▶ _TEXT TO READ_:
10. Although the respondent did not raise any objection about maintainability of this appeal in view of the limited grounds provided for challenging an arbitral award under Section 34 of the Arbitration Act. However, in the case of the Oil & Natural Gas Corporation Ltd. v. Saw Pipes Ltd. : [2003]3SCR691 the Hon'ble Supreme Court has elaborately examined the ambit and scope of court's jurisdiction under Section 34 of the Act. Their Lordships have held that an arbitral tribunal has to decide the dispute in accordance with the substantive law, i.e. the procedures prescribed under various provisions of the Arbitration Act as well as the Indian Contract Act, Transfer of Property Act and such other laws in force. Their Lordships have held that if a patently illegal award is not interfered with by the court, it would be contrary to the basic concept of justice. Stretching the ambit and scope of challenging arbitration awards Their Lordships have also expanded the interpretation of words 'public policy' employed in Section 34(2)(b) of the Arbitration Act, which is one of the ground to set aside the arbitral award. The relevant observations can be fruitfully reproduced below:

15 if the award is contrary to the substantive provisions of law or the provisions of the Act or against the terms of the contract, it would be patently illegal, which could be interfered under Section 34. However, such failure of procedure should be patent affecting the rights of the parties.

▶ _ROWS_:
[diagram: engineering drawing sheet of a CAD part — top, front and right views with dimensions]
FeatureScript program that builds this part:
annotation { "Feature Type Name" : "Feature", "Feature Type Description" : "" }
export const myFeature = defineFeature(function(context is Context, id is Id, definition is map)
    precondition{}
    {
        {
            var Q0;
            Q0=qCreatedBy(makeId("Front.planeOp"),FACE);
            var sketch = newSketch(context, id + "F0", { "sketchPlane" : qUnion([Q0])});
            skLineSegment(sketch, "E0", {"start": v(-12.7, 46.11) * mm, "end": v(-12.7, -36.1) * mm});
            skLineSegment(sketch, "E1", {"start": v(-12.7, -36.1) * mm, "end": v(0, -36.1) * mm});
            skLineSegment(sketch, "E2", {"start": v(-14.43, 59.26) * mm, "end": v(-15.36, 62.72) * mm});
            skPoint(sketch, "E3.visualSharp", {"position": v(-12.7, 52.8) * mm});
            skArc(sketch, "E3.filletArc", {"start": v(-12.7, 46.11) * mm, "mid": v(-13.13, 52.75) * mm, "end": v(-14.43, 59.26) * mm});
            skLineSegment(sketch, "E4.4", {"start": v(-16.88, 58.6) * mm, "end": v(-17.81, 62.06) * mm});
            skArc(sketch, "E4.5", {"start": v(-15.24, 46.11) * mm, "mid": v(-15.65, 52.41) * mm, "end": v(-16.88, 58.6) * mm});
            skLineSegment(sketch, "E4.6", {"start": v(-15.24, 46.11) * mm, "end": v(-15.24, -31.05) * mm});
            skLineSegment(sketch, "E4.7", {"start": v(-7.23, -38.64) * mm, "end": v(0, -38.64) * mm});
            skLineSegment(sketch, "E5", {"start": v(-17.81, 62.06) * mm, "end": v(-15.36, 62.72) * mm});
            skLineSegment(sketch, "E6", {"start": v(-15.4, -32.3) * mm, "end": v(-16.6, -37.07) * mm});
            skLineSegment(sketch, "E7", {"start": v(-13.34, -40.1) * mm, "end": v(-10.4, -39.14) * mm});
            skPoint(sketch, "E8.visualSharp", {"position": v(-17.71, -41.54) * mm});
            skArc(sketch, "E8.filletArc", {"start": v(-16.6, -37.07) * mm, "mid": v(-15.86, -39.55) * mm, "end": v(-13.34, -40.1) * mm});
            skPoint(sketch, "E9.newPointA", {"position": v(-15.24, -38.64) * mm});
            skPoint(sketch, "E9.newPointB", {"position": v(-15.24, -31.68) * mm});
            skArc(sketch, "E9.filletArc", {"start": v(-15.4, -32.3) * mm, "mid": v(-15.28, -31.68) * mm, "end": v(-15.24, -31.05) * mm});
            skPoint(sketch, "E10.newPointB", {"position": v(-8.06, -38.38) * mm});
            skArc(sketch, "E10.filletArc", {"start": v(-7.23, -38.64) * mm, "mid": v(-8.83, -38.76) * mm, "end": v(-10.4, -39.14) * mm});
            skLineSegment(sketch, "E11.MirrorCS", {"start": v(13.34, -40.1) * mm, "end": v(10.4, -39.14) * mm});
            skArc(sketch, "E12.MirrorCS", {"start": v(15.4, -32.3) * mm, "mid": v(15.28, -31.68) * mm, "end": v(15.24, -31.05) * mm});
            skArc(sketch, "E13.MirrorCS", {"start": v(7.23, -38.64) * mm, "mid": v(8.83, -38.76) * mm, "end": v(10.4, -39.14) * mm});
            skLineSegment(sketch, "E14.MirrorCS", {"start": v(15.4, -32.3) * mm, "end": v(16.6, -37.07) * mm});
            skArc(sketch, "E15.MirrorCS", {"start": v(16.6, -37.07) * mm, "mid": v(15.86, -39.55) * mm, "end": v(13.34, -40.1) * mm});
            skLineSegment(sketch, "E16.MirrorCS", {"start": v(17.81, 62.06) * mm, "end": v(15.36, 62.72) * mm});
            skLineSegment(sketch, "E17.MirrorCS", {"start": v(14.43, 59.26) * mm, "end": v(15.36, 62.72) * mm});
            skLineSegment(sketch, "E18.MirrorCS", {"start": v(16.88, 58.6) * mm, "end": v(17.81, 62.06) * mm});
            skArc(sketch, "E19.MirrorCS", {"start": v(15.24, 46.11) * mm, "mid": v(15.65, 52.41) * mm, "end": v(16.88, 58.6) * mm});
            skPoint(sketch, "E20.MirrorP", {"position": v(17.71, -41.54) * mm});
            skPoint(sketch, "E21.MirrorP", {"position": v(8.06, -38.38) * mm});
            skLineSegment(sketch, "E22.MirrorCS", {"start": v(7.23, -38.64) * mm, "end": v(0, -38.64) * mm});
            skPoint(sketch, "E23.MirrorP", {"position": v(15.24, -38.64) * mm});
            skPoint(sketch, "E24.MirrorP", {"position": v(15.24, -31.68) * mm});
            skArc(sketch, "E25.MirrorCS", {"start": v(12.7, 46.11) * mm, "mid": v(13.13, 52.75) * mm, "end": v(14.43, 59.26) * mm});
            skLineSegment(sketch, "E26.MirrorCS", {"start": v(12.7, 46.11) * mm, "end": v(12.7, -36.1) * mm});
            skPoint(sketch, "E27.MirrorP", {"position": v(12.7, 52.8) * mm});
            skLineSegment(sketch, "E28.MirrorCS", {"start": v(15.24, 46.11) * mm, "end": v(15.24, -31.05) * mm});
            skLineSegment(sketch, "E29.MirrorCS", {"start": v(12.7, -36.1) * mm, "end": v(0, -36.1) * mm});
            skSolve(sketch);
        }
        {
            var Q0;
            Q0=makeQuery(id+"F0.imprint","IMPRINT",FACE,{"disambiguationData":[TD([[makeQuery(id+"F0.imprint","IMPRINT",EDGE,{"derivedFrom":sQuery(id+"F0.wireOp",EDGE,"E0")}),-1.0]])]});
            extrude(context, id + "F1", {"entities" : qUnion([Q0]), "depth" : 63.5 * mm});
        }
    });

▶ _INSTRUCTIONS FOR THE TASK_: Reproduce the part of the arbitration passage that opens with "15 if the award" and closes with "of the parties.", swapping "patently illegal" for "plainly unlawful".

▶ _EXPECTED ANSWER_:
15 if the award is contrary to the substantive provisions of law or the provisions of the Act or against the terms of the contract, it would be plainly unlawful, which could be interfered under Section 34. However, such failure of procedure should be patent affecting the rights of the parties.